Wednesday, September 15, 2010

The Trilogy of the Father (1): The Son

Halia was intelligent, successful and beautiful, and did not need any man to look after her. Still, men played an important role in her life. It seemed that she suffered not alone from a wider disease of her time that affected mostly big-city professional women, and which had been diagnosed so strikingly in the television hit Sex and the City.
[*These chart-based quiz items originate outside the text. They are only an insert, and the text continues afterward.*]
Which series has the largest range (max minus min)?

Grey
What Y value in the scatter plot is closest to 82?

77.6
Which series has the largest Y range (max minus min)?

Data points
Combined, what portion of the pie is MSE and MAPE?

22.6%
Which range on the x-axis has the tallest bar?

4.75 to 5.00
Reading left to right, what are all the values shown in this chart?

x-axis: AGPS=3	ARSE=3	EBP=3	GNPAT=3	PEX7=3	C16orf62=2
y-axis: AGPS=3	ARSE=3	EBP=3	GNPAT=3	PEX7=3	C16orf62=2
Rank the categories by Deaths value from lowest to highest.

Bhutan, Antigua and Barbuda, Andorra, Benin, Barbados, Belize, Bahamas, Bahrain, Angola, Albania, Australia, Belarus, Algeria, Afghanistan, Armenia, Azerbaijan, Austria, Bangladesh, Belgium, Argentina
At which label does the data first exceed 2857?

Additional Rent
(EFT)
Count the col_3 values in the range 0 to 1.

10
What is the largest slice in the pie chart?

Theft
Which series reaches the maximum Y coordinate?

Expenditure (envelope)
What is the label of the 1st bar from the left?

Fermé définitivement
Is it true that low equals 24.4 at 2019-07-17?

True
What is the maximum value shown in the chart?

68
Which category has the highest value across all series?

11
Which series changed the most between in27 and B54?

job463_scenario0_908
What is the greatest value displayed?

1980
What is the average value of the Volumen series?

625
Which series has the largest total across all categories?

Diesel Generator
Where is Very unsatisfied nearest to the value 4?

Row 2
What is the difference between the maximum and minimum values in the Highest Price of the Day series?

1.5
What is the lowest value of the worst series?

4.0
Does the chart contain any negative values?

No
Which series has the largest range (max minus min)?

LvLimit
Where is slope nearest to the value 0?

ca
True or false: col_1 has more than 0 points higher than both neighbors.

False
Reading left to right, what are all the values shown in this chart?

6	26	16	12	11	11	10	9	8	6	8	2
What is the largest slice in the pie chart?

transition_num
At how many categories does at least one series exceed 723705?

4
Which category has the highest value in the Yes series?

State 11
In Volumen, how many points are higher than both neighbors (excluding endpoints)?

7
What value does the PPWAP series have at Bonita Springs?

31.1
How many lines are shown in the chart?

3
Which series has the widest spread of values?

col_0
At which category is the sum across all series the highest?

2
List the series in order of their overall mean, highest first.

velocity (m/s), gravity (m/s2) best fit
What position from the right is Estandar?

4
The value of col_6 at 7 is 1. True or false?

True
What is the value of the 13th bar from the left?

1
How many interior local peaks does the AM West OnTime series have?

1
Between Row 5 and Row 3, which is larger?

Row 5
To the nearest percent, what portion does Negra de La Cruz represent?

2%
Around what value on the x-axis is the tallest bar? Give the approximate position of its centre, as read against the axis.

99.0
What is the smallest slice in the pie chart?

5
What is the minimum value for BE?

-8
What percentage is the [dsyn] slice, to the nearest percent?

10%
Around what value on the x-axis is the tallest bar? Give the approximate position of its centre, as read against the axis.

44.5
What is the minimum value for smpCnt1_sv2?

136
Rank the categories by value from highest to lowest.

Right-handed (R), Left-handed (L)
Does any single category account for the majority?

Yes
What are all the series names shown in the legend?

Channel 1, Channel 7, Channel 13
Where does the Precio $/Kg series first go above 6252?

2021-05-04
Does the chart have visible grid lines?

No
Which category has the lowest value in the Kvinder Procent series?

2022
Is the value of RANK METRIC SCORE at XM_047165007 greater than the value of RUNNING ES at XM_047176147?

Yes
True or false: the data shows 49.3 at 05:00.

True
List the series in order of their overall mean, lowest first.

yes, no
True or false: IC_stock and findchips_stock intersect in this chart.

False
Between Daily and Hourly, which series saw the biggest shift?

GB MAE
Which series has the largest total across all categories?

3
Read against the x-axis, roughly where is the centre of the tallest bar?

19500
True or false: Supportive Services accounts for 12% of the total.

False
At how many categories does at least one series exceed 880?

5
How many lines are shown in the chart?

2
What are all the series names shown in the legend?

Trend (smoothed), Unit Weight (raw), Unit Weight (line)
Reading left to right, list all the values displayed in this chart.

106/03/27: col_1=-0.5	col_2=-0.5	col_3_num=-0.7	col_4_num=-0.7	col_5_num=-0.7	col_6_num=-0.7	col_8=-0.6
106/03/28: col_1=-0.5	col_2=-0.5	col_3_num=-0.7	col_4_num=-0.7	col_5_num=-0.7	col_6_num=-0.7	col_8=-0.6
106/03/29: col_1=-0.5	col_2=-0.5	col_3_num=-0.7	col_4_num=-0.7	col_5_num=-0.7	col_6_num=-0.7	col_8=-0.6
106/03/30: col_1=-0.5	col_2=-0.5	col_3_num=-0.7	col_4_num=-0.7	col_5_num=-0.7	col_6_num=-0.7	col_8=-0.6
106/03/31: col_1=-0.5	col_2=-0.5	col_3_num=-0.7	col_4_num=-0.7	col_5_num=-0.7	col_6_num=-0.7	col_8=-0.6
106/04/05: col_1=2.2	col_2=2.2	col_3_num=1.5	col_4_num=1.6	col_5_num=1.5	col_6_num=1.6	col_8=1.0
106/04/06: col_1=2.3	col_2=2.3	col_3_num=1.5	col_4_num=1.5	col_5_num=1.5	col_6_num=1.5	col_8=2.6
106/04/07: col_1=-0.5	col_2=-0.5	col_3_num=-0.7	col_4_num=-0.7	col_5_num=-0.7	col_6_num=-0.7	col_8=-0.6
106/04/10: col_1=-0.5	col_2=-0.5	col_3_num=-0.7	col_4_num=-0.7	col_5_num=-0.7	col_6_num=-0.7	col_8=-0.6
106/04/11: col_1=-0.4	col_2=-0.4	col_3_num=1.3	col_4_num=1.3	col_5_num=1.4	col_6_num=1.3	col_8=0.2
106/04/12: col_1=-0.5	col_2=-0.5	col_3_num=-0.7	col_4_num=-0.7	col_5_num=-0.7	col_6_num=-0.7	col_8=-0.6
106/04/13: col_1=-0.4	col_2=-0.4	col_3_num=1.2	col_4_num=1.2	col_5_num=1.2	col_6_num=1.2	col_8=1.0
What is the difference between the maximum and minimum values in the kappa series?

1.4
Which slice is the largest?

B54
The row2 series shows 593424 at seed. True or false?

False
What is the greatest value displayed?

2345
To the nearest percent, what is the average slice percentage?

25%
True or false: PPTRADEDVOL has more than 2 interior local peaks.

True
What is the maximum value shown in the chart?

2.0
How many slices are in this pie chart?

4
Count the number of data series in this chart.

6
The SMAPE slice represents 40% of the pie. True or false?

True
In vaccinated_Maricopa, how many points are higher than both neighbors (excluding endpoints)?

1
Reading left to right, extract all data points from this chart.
Men on the other hand, of all walks of life, class and race, remained immune for this epidemic, or as Halia saw it, they rather leeched off of this disease of women to feed their egos, although technically leeches were hermaphrodites, but like leeches men eat their prey whole. And thus, when it came to men, Halia felt sucked dry. Asked if she would ever sacrifice her career and ambitions to sooth a man to devote himself to her, she answered resolutely no, absolutely not. But at the same time, there was nothing she craved more than a man to worship her, and she wondered if she had sacrificed herself already being without a man who loved her more than he loved himself. She thought of the goddess worship of Cybele in Ephesos, where Halia had vacationed last summer. Later, in early Christianity , the widespread goddess worship was replaced by the cult of Maria as the mother of Christ at the Council of Ephesos. What had happened in three thousand years that she now lived under the firmly established autocracy of men? In this patriarchal status quo, it apparently was too much a loss of face for men to love a woman beyond themselves. Is that what Gogol meant in his story The Nose? Do men really think that a loss of power threatens their success with women? Then how was it possible that all women with power were still single? Halia did not need a man to take care of her, but she did need a man to love her. Yet, she was intelligent, successful and beautiful.